Cavallo Francesca Romana, Mirza Khalid B, de Mateo Sara, Nikolic Konstantin, Rodriguez-Manzano Jesus, Toumazou Christofer
Centre for Bio-Inspired Technology, Imperial College London, London SW7 2AZ, United Kingdom.
Department of Biotechnology and Medical Engineering, National Institute of Technology, Rourkela, Odisha 769008, India.
ACS Sens. 2021 Mar 26;6(3):709-715. doi: 10.1021/acssensors.0c02605. Epub 2021 Mar 2.

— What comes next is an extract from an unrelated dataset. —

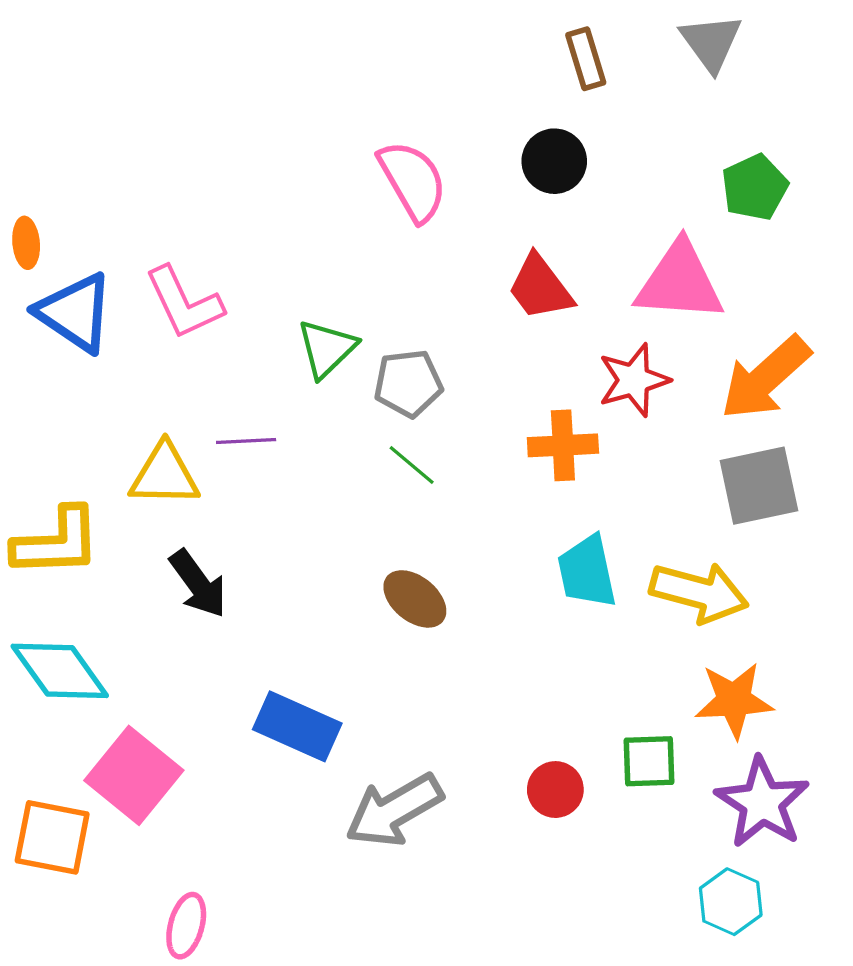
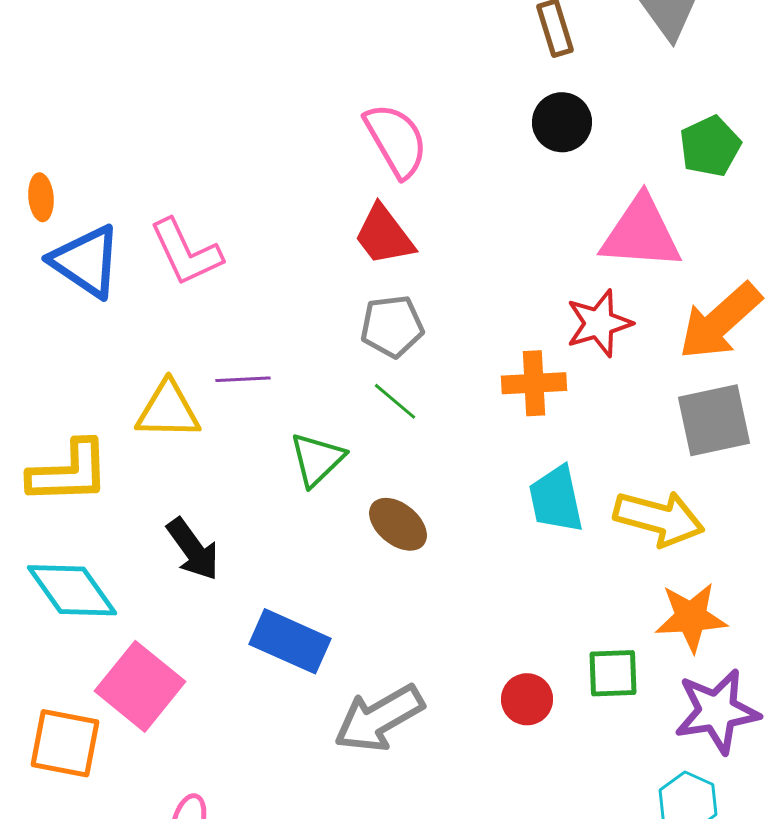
black circle: (554, 161) -> (562, 122), moved
red trapezoid: (540, 287) -> (384, 235), moved
green triangle: (327, 348) -> (317, 459), moved
black arrow: (198, 584) -> (193, 549), moved
purple star: (762, 803) -> (717, 711), turned 30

Protein quantification is traditionally performed through enzyme-linked immunosorbent assay (ELISA), which involves long preparation times. To overcome this, new approaches use aptamers as an alternative to antibodies. In this paper, we present a new approach to quantify proteins with short DNA aptamers through polymerase chain reaction (PCR) resulting in shorter protocol times with comparatively improved limits of detection. The proposed method includes a novel way to quantify both the target protein and the corresponding short DNA-aptamers simultaneously, which also allows us to fully characterize the performance of aptasensors. Human leptin is used as a target protein to validate this technique, because it is considered an important biomarker for obesity-related studies. In our experiments, we achieved the lowest limit of detection of 100 pg/mL within less than 2 h, a limit affected by the dissociation constant of the leptin aptamer, which could be improved by selecting a more specific aptamer. Because of the simple and inexpensive approach, this technique can be employed for Lab-On-Chip implementations and for rapid "on-site" quantification of proteins.
蛋白质定量传统上是通过酶联免疫吸附测定(ELISA)进行的,这需要很长的准备时间。为了克服这一问题,新方法使用适体作为抗体的替代品。在本文中,我们提出了一种通过聚合酶链反应(PCR)用短DNA适体定量蛋白质的新方法,从而缩短了实验方案时间,并相对提高了检测限。所提出的方法包括一种同时定量目标蛋白质和相应短DNA适体的新方法,这也使我们能够全面表征适体传感器的性能。人瘦素用作目标蛋白质来验证该技术,因为它被认为是肥胖相关研究的重要生物标志物。在我们的实验中,我们在不到2小时内实现了最低检测限为100 pg/mL,该检测限受瘦素适体解离常数的影响,通过选择更特异的适体可以得到改善。由于该方法简单且成本低廉,因此可用于芯片实验室应用以及蛋白质的快速“现场”定量。